» **TASKS**:
(A) Answer these questions about the text on news coverage, one per line:
(i) How many commercial airline crashes were enumerated?
(ii) How long did Malaysia Airlines Flight 370 remain in the news?
(iii) How many times was "illegal" used on FOX?
(B) From the text on news coverage, return the passage that begins at the words "Is it illegal" and stops after "channels than undocumented.", copied without changes.

» **TEXT BLOCK**:

# # #

For how long do channels cover acts of terrorism, mass shootings, and plane crashes? We enumerated 18 major terrorist attacks (7 in the U.S. and 11 in Europe), 18 mass shootings, and 25 commercial airline crashes in the last decade, and we counted related N-grams such as terror(ism,ist), shoot(ing,er), and plane crash in the weeks following these events (Supplemental 1.12 gives the full lists of terms). Counts for terrorism and shootings return to the pre-event average after about two weeks (Figure 14a,b,c). Likewise, coverage of plane crashes also decline to pre-crash levels within two weeks (Figure 14d), though there are some notable outliers. Malaysia Airlines Flight 370, which disappeared over the Indian Ocean in 2014, remained in the news for nine weeks, and Malaysia Airlines Flight 17, shot down over eastern Ukraine, also received coverage for four weeks as more details emerged, leading to subsequent peak in coverage.

Is it illegal or undocumented immigration? “Illegal immigrant” and “undocumented immigrant” are competing terms that describe individuals who are in the U.S. illegally, with the latter term seen as more politically correct (illegalvsundoc). Figure 15 shows the counts of when variants of these terms are said (Supplemental 1.13 gives the full list of variants). Illegal is used on FOX the most (59K times); FOX also has more mentions of immigration overall. From 2012 onward, undocumented has increased in use on CNN and MSNBC, though illegal still appears equally or more often on these channels than undocumented.

# # #

» **PROVIDED INFORMATION**:
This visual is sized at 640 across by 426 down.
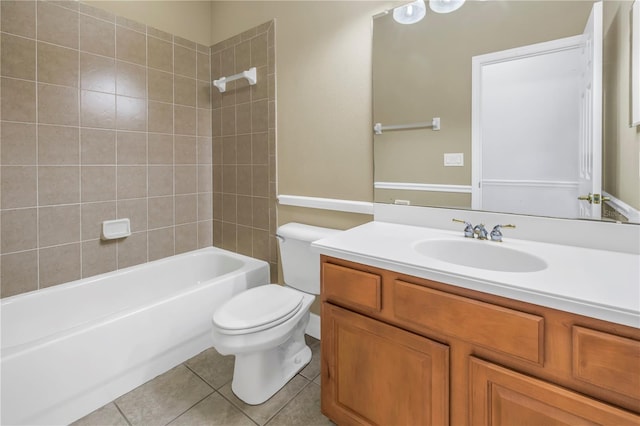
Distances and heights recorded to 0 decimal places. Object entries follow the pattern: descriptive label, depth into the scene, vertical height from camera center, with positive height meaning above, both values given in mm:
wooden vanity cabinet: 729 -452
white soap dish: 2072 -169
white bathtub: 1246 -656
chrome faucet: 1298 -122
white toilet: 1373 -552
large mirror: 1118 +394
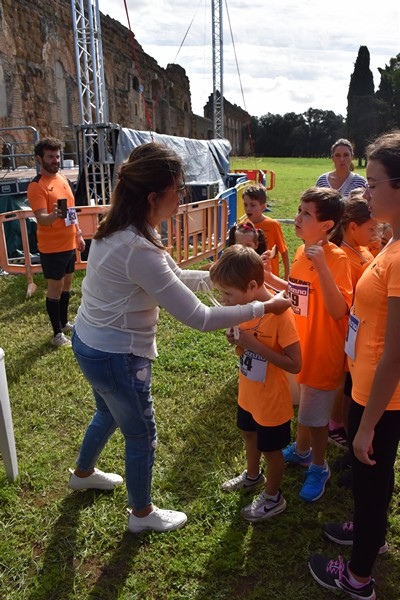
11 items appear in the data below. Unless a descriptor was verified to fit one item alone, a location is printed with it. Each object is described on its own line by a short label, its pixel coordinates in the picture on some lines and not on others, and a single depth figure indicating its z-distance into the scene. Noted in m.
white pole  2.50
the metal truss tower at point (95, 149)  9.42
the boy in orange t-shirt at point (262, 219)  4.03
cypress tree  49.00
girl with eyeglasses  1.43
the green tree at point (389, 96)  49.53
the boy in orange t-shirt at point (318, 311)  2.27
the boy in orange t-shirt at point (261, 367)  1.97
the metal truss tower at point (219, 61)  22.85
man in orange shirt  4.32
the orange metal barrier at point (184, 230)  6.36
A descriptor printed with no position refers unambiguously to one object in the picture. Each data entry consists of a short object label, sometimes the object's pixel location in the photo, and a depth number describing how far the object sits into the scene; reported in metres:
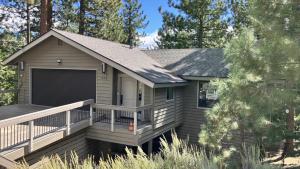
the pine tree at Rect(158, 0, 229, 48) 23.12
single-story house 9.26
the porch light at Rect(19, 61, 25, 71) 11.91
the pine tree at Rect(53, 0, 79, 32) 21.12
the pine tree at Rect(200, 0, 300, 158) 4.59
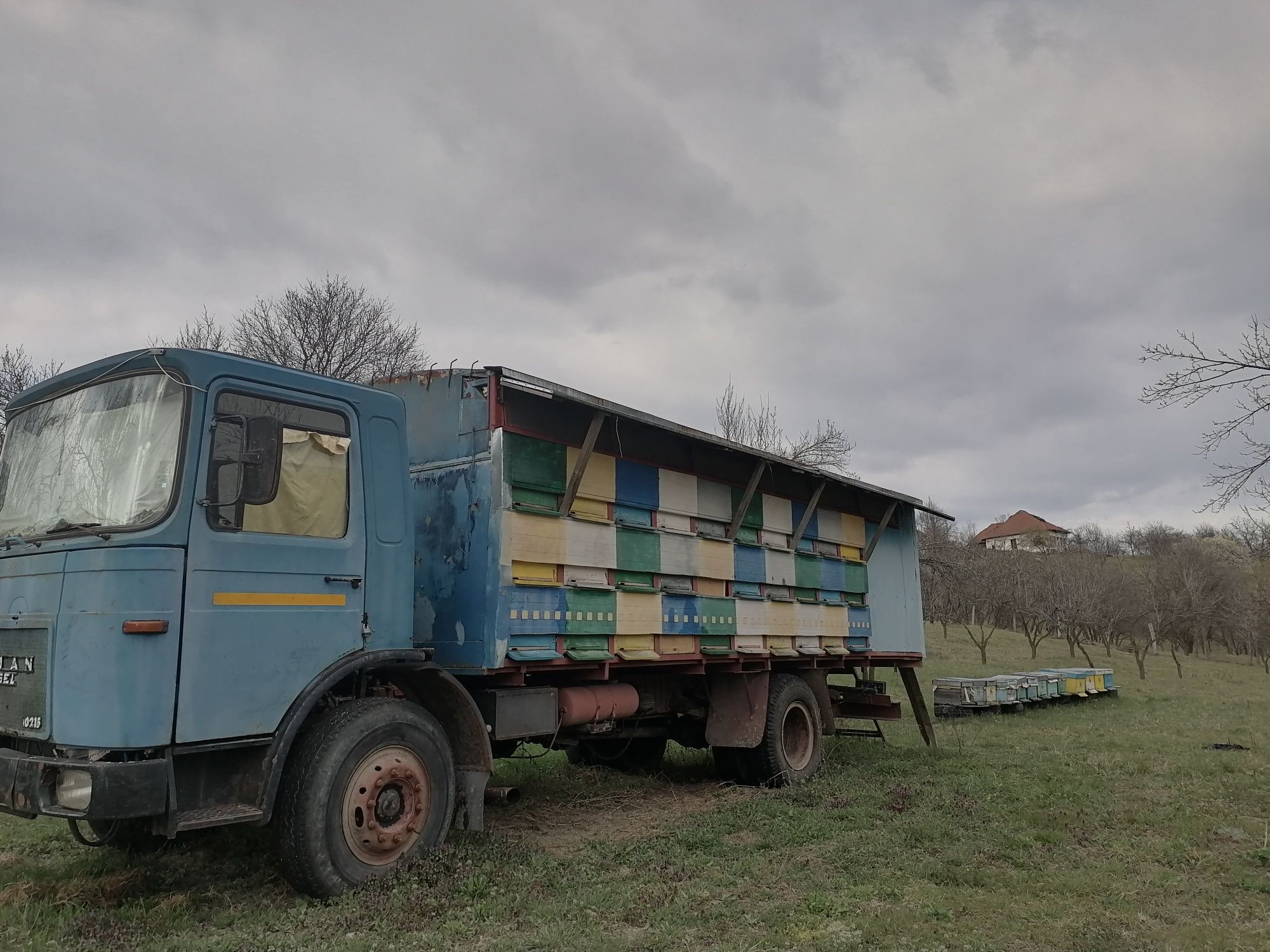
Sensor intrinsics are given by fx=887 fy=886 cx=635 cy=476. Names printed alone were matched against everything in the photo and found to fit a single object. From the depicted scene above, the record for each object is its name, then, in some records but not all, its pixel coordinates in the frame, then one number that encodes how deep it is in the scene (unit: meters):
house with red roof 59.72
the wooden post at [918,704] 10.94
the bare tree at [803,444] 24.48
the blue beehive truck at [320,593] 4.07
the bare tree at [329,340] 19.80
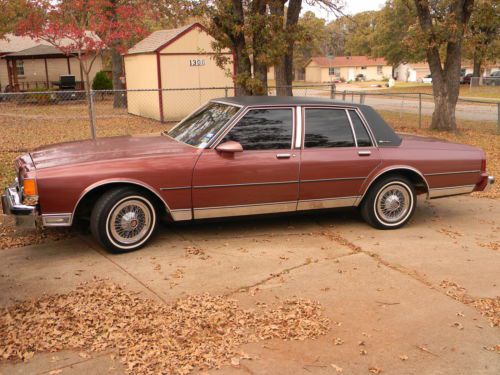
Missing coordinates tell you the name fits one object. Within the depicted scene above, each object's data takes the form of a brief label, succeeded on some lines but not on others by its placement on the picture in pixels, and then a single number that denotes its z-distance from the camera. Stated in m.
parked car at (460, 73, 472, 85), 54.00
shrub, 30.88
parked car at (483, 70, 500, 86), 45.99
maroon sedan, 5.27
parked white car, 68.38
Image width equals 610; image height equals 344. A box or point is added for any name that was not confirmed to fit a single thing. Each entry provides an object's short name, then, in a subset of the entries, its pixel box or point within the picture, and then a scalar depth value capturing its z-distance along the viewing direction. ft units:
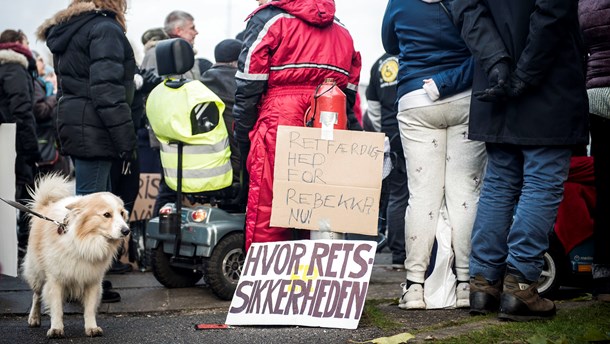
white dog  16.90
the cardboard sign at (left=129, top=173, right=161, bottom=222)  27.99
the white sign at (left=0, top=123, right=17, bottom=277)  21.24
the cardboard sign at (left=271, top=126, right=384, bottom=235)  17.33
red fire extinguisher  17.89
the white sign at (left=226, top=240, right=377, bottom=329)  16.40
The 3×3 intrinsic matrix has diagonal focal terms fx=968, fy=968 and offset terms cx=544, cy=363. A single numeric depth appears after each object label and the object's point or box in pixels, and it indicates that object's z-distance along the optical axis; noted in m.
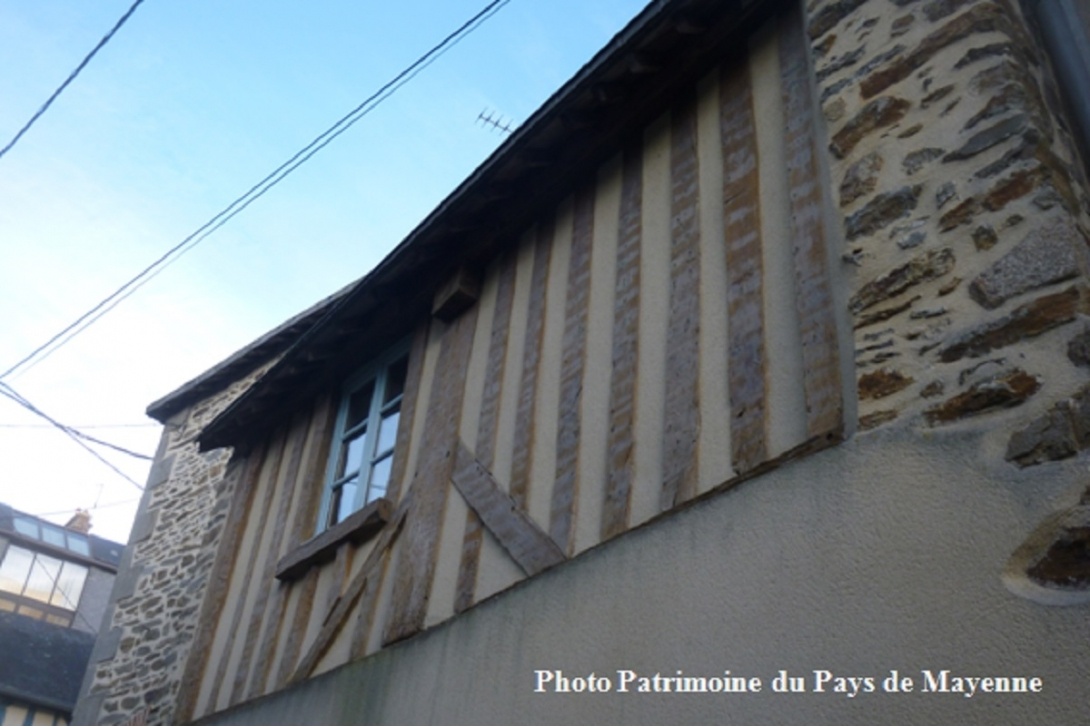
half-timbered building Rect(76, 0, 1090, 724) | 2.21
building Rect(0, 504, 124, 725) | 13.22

# # #

» **RESULTS**:
(A)
(i) 25
(ii) Nine weeks
(iii) 59K times

(B)
Is it illegal or undocumented immigration? “Illegal immigrant” and “undocumented immigrant” are competing terms that describe individuals who are in the U.S. illegally, with the latter term seen as more politically correct (illegalvsundoc). Figure 15 shows the counts of when variants of these terms are said (Supplemental 1.13 gives the full list of variants). Illegal is used on FOX the most (59K times); FOX also has more mentions of immigration overall. From 2012 onward, undocumented has increased in use on CNN and MSNBC, though illegal still appears equally or more often on these channels than undocumented.